Requirement: Reproduce every line of the listing below word for word, in its original order and with the same line breaks.

Extracted records:
# # #
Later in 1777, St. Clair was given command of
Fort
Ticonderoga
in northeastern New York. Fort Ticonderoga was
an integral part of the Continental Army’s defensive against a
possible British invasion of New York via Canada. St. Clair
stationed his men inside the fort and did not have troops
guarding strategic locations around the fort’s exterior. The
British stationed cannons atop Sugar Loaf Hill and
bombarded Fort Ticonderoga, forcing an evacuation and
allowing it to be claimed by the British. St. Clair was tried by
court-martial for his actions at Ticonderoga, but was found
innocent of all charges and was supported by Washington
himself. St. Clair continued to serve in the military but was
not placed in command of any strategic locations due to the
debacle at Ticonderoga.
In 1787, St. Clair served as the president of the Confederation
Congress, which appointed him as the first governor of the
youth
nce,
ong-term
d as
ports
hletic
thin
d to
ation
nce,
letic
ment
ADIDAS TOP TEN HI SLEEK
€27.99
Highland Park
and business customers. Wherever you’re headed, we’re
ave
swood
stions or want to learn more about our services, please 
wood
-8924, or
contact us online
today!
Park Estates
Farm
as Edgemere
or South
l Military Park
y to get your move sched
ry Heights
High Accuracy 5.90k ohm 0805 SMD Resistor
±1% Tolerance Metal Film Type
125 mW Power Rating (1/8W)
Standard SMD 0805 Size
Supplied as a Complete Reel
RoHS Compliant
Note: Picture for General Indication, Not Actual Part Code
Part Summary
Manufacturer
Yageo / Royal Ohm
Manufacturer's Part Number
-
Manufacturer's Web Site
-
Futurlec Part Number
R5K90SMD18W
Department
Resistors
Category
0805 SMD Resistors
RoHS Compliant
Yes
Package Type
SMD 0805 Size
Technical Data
# # #
The completed task:
Later in 1777, St. Clair was given command of
Fort
Ticonderoga
in northeastern New York. Fort Ticonderoga was
an integral part of the Continental Army’s defensive against a
possible British invasion of New York via Canada. St. Clair
stationed his men inside the fort and did not have troops
guarding strategic locations around the fort’s exterior. The
British stationed cannons atop Sugar Loaf Hill and
bombarded Fort Ticonderoga, forcing an evacuation and
allowing it to be claimed by the British. St. Clair was tried by
court-martial for his actions at Ticonderoga, but was found
innocent of all charges and was supported by Washington
himself. St. Clair continued to serve in the military but was
not placed in command of any strategic locations due to the
debacle at Ticonderoga.
In 1787, St. Clair served as the president of the Confederation
Congress, which appointed him as the first governor of the
youth
nce,
ong-term
d as
ports
hletic
thin
d to
ation
nce,
letic
ment
ADIDAS TOP TEN HI SLEEK
€27.99
Highland Park
and business customers. Wherever you’re headed, we’re
ave
swood
stions or want to learn more about our services, please 
wood
-8924, or
contact us online
today!
Park Estates
Farm
as Edgemere
or South
l Military Park
y to get your move sched
ry Heights
High Accuracy 5.90k ohm 0805 SMD Resistor
±1% Tolerance Metal Film Type
125 mW Power Rating (1/8W)
Standard SMD 0805 Size
Supplied as a Complete Reel
RoHS Compliant
Note: Picture for General Indication, Not Actual Part Code
Part Summary
Manufacturer
Yageo / Royal Ohm
Manufacturer's Part Number
-
Manufacturer's Web Site
-
Futurlec Part Number
R5K90SMD18W
Department
Resistors
Category
0805 SMD Resistors
RoHS Compliant
Yes
Package Type
SMD 0805 Size
Technical Data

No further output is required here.